Fast-food workers who stepped out of the kitchen and into the proverbial picket line this week may not win the $15 an hour salaries they've been fighting for, but this year of escalating protests has managed to launch an unprecedented and unexpected conversation about the industry.
Set against backdrops of some of the most economically depressed cities in the country, these single-day walkouts in Detroit, Flint, St. Louis, Milwaukee, Kansas City, Chicago and New York have raised the question: How effective are organized protests without organized labor behind them?

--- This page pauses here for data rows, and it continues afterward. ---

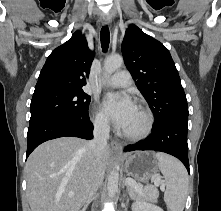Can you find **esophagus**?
Listing matches in <instances>:
<instances>
[{
    "mask_svg": "<svg viewBox=\"0 0 221 211\" xmlns=\"http://www.w3.org/2000/svg\"><path fill=\"white\" fill-rule=\"evenodd\" d=\"M101 21L104 25L110 24L111 23V17L109 15H103L101 17ZM111 147H112V150L115 153H121V151H122V145L116 140H112Z\"/></svg>",
    "mask_w": 221,
    "mask_h": 211,
    "instance_id": "34e87169",
    "label": "esophagus"
}]
</instances>
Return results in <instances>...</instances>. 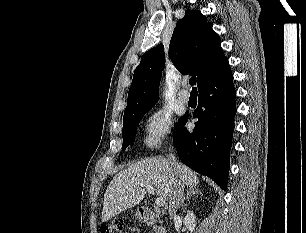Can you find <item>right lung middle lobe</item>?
Instances as JSON below:
<instances>
[{
	"label": "right lung middle lobe",
	"instance_id": "1",
	"mask_svg": "<svg viewBox=\"0 0 306 233\" xmlns=\"http://www.w3.org/2000/svg\"><path fill=\"white\" fill-rule=\"evenodd\" d=\"M154 105L141 109L133 114L123 117V145L122 150H125L129 145L135 141V133L139 121L142 119L144 114L148 112ZM176 128V126H175Z\"/></svg>",
	"mask_w": 306,
	"mask_h": 233
}]
</instances>
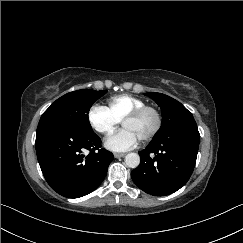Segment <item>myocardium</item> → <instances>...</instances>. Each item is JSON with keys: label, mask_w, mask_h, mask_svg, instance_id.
<instances>
[{"label": "myocardium", "mask_w": 243, "mask_h": 243, "mask_svg": "<svg viewBox=\"0 0 243 243\" xmlns=\"http://www.w3.org/2000/svg\"><path fill=\"white\" fill-rule=\"evenodd\" d=\"M146 113L153 114V116L155 117V125L152 128V130L149 132V134H147L143 139L140 140L142 143L149 142L160 131V129L162 127V123H163V119H162V115H161L160 111L157 108L152 107V106H143V107L133 110L132 112L127 114L121 120L122 124H123L125 121L138 119L139 117H141L142 115H144Z\"/></svg>", "instance_id": "obj_1"}]
</instances>
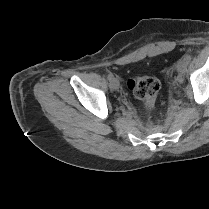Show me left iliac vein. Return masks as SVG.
<instances>
[{
	"mask_svg": "<svg viewBox=\"0 0 209 209\" xmlns=\"http://www.w3.org/2000/svg\"><path fill=\"white\" fill-rule=\"evenodd\" d=\"M187 62L184 59H181L178 61L177 65H176V70L179 73V81L181 82V77L183 75V73L185 72L186 66H187Z\"/></svg>",
	"mask_w": 209,
	"mask_h": 209,
	"instance_id": "1",
	"label": "left iliac vein"
}]
</instances>
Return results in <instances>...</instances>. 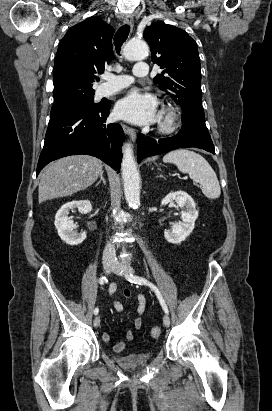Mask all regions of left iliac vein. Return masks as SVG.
I'll return each instance as SVG.
<instances>
[{"mask_svg": "<svg viewBox=\"0 0 272 411\" xmlns=\"http://www.w3.org/2000/svg\"><path fill=\"white\" fill-rule=\"evenodd\" d=\"M112 272H114V273H116V274H118V275H121V276H125V277H126V275L131 274V273H133L134 271H133V269H132L131 267L122 266V265L118 264L117 262H113V270H112ZM163 324H164L166 327H169V326H170V318H169L168 315H164V317H163Z\"/></svg>", "mask_w": 272, "mask_h": 411, "instance_id": "obj_1", "label": "left iliac vein"}]
</instances>
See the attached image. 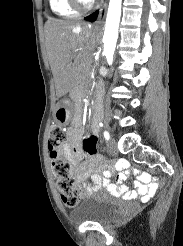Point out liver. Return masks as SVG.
<instances>
[{
  "label": "liver",
  "instance_id": "1",
  "mask_svg": "<svg viewBox=\"0 0 183 246\" xmlns=\"http://www.w3.org/2000/svg\"><path fill=\"white\" fill-rule=\"evenodd\" d=\"M95 34L87 24L51 19L46 25V49L58 98L65 95L89 67Z\"/></svg>",
  "mask_w": 183,
  "mask_h": 246
}]
</instances>
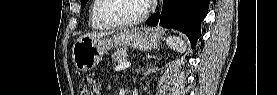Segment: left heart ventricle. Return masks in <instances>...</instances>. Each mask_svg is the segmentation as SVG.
Returning <instances> with one entry per match:
<instances>
[{
    "instance_id": "b2bd125f",
    "label": "left heart ventricle",
    "mask_w": 277,
    "mask_h": 95,
    "mask_svg": "<svg viewBox=\"0 0 277 95\" xmlns=\"http://www.w3.org/2000/svg\"><path fill=\"white\" fill-rule=\"evenodd\" d=\"M143 10V0H109L103 12L108 17L131 19L140 15Z\"/></svg>"
}]
</instances>
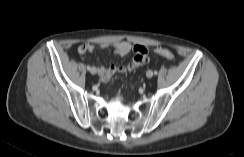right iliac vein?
I'll use <instances>...</instances> for the list:
<instances>
[{"label": "right iliac vein", "instance_id": "63e3f726", "mask_svg": "<svg viewBox=\"0 0 244 157\" xmlns=\"http://www.w3.org/2000/svg\"><path fill=\"white\" fill-rule=\"evenodd\" d=\"M90 72H91V74L95 75L97 73V70L95 67H92Z\"/></svg>", "mask_w": 244, "mask_h": 157}]
</instances>
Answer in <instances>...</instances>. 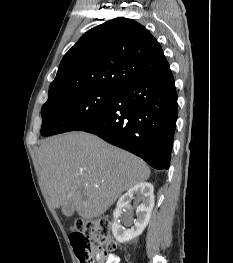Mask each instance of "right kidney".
Returning <instances> with one entry per match:
<instances>
[{
	"label": "right kidney",
	"instance_id": "ca27d5eb",
	"mask_svg": "<svg viewBox=\"0 0 233 263\" xmlns=\"http://www.w3.org/2000/svg\"><path fill=\"white\" fill-rule=\"evenodd\" d=\"M154 187L151 183L141 182L128 190L117 202V207L113 212L114 222L112 224V233L115 239L120 243L129 242L138 237L146 228L154 207ZM135 198L137 203L141 202L136 210V219L131 229L123 227L118 218L122 214V208L130 206L131 199Z\"/></svg>",
	"mask_w": 233,
	"mask_h": 263
}]
</instances>
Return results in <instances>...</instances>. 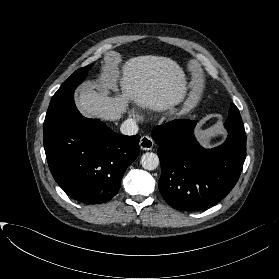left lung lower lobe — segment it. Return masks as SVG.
I'll return each instance as SVG.
<instances>
[{
	"label": "left lung lower lobe",
	"instance_id": "obj_1",
	"mask_svg": "<svg viewBox=\"0 0 279 279\" xmlns=\"http://www.w3.org/2000/svg\"><path fill=\"white\" fill-rule=\"evenodd\" d=\"M195 126V121L178 119L152 130L161 163L159 191L181 211H199L221 201L239 179L246 157L244 129L225 124L227 140L205 149L194 136Z\"/></svg>",
	"mask_w": 279,
	"mask_h": 279
}]
</instances>
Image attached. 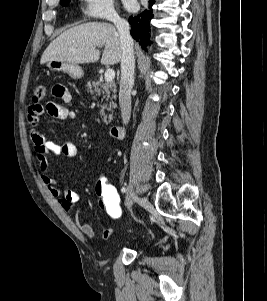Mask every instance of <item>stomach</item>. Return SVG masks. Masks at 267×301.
I'll return each instance as SVG.
<instances>
[{
    "instance_id": "0dacf381",
    "label": "stomach",
    "mask_w": 267,
    "mask_h": 301,
    "mask_svg": "<svg viewBox=\"0 0 267 301\" xmlns=\"http://www.w3.org/2000/svg\"><path fill=\"white\" fill-rule=\"evenodd\" d=\"M47 67L50 70L67 73L73 79H81L83 77V70L78 64H71L64 61H49Z\"/></svg>"
}]
</instances>
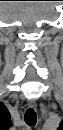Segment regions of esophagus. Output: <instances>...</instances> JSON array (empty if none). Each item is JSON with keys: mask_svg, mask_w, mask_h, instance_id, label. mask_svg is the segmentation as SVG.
Listing matches in <instances>:
<instances>
[{"mask_svg": "<svg viewBox=\"0 0 63 130\" xmlns=\"http://www.w3.org/2000/svg\"><path fill=\"white\" fill-rule=\"evenodd\" d=\"M28 106H29L30 108L35 109V108H36V106H37V104H36V102H35V101L30 100V101H28Z\"/></svg>", "mask_w": 63, "mask_h": 130, "instance_id": "esophagus-1", "label": "esophagus"}]
</instances>
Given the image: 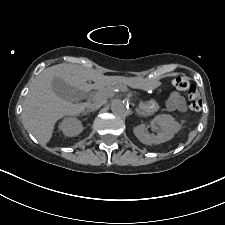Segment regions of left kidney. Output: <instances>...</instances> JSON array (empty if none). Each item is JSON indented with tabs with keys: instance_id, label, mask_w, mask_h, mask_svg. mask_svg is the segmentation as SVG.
I'll return each mask as SVG.
<instances>
[{
	"instance_id": "5707ae66",
	"label": "left kidney",
	"mask_w": 225,
	"mask_h": 225,
	"mask_svg": "<svg viewBox=\"0 0 225 225\" xmlns=\"http://www.w3.org/2000/svg\"><path fill=\"white\" fill-rule=\"evenodd\" d=\"M151 124L160 127V132L157 135L148 133L145 124H140L133 130L138 140L146 145L161 144L169 141L180 130V124L169 114L157 115L151 121Z\"/></svg>"
}]
</instances>
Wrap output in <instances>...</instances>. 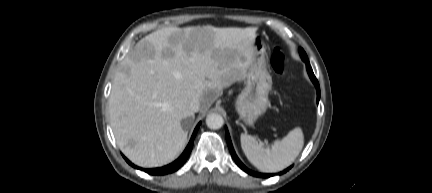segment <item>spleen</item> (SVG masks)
Here are the masks:
<instances>
[{"instance_id": "obj_1", "label": "spleen", "mask_w": 432, "mask_h": 193, "mask_svg": "<svg viewBox=\"0 0 432 193\" xmlns=\"http://www.w3.org/2000/svg\"><path fill=\"white\" fill-rule=\"evenodd\" d=\"M241 147L249 160L258 170L274 173L290 166L301 152L304 136L300 128H294L281 140L269 147H262L251 135L241 134Z\"/></svg>"}]
</instances>
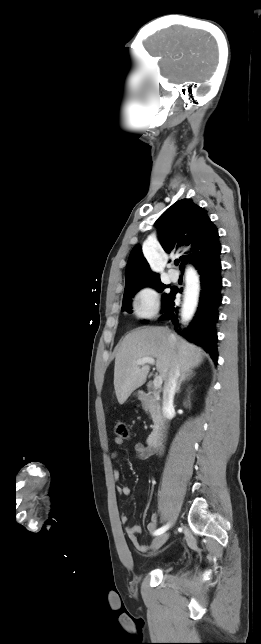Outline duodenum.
<instances>
[{"label": "duodenum", "mask_w": 261, "mask_h": 644, "mask_svg": "<svg viewBox=\"0 0 261 644\" xmlns=\"http://www.w3.org/2000/svg\"><path fill=\"white\" fill-rule=\"evenodd\" d=\"M137 397L140 401L149 405L152 419L154 422V429L148 437V445L151 448H157L161 445L165 429V416L158 398L147 391H139Z\"/></svg>", "instance_id": "obj_1"}]
</instances>
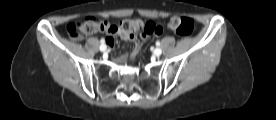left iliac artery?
Masks as SVG:
<instances>
[{
    "instance_id": "1",
    "label": "left iliac artery",
    "mask_w": 276,
    "mask_h": 120,
    "mask_svg": "<svg viewBox=\"0 0 276 120\" xmlns=\"http://www.w3.org/2000/svg\"><path fill=\"white\" fill-rule=\"evenodd\" d=\"M156 46H160V42L159 41L156 42Z\"/></svg>"
}]
</instances>
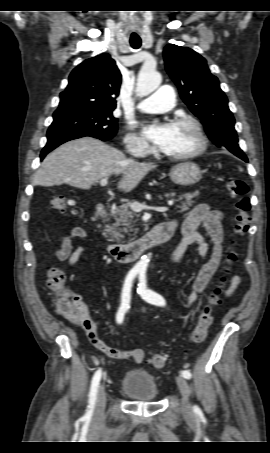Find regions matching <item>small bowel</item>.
Returning <instances> with one entry per match:
<instances>
[{"mask_svg": "<svg viewBox=\"0 0 270 453\" xmlns=\"http://www.w3.org/2000/svg\"><path fill=\"white\" fill-rule=\"evenodd\" d=\"M223 214L219 210H214L205 203L196 205L181 220L182 239L175 248L171 256V264L176 265L185 255L191 245L197 246V253L201 258H205L209 245L198 229L201 225L205 227L213 243V249L210 259L200 268L192 285V290L186 296L187 307L193 306L209 287L212 279L216 275L222 260V244L224 240V231L222 226ZM172 226L176 227L178 222L169 221ZM89 234L81 226L73 227L69 234L65 236L56 250V258L59 261L67 262L69 266L75 265L81 256L85 253L86 247H73L75 239H88ZM241 281L240 276L235 275L226 290L229 296L237 288ZM79 301V316L76 318L67 317L73 325L81 328L87 334L91 344L104 355L117 360H131L140 364L144 360V352L141 349H121L108 346L99 336L97 325L90 316L87 305L83 302L81 296L75 295Z\"/></svg>", "mask_w": 270, "mask_h": 453, "instance_id": "c3829d8e", "label": "small bowel"}]
</instances>
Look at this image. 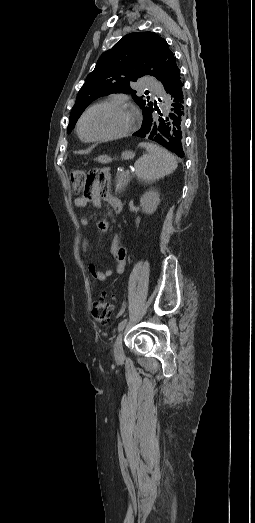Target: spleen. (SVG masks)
Here are the masks:
<instances>
[{
    "mask_svg": "<svg viewBox=\"0 0 255 523\" xmlns=\"http://www.w3.org/2000/svg\"><path fill=\"white\" fill-rule=\"evenodd\" d=\"M139 146L145 148L147 152L135 162V172L143 182L152 184L176 170L177 160L165 148L156 146V144H148V142H142Z\"/></svg>",
    "mask_w": 255,
    "mask_h": 523,
    "instance_id": "obj_1",
    "label": "spleen"
}]
</instances>
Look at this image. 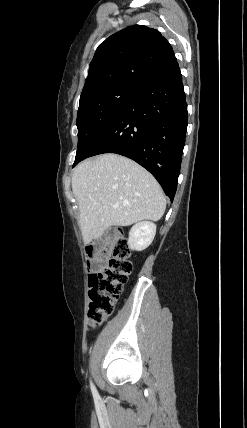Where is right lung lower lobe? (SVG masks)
Masks as SVG:
<instances>
[{"label": "right lung lower lobe", "instance_id": "98d812e1", "mask_svg": "<svg viewBox=\"0 0 247 428\" xmlns=\"http://www.w3.org/2000/svg\"><path fill=\"white\" fill-rule=\"evenodd\" d=\"M187 129V103L178 63L145 86L102 129L73 167L90 156L117 153L146 168L171 201Z\"/></svg>", "mask_w": 247, "mask_h": 428}]
</instances>
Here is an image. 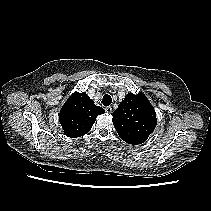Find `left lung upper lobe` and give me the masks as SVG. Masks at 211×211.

As a New York Times article this morning points out, none of America's more than 200,000-plus fast-food restaurants are unionized. Though they have support from the broader Service Employees International Union (which has invested millions of dollars into the campaign) these protests carry more of an Occupy Wall Street flavor than your typical labor battle.
Time magazine explains:
For decades, fast food employees have essentially been unorganizable in any traditional sense, thanks in part to two factors: extremely high turnover and the industry’s ownership structure.
The National Restaurant Association estimates that “quick-service restaurants” (a.k.a. fast food) have 75% employee turnover rates, meaning that three-quarters of its workers are completely new, year in and year out. Many fast food restaurants are also owned by franchisees, which can complicate things for workers seeking employer concessions. While often responsible for determining employee wages, franchise owners are still held on a tight leash by the companies themselves in terms of what they can pay. Those factors have largely prevented even the most basic efforts to unionize within the industry, which in turn has kept wages low.
So, what's different about these strikes? They're targeting multiple franchises, in multiple cities, all at the same time. Fast-food also isn't the only industry in question, either. Workers at other types of retail chains – think Victoria's Secret, Dollar Tree, and Macy's – have also joined the call for $15/hour wages.
Mobilizing workers at hundreds of outlets at a time carries more of a PR punch than an actually pragmatic agenda. The strikes have been designed to elicit some basic mathematical thinking: Can a worker actually live on a minimum wage salary? Dozens of strikers interviewed by media outlets across the country say no, telling personal stories about out-of-reach college tuition and the rising costs of raising a family. These strikes could influence the national government as it debates labor laws, or, perhaps, cause enough of a disruption to force action by each individual chain.
Or, the strikes could do very little: There's the looming threat of restaurant retaliation. Labor is one of the biggest costs in the retail industry, but chains could threaten to switch to an automated ordering system, where customers would use touch-pads to order rather than speaking to humans.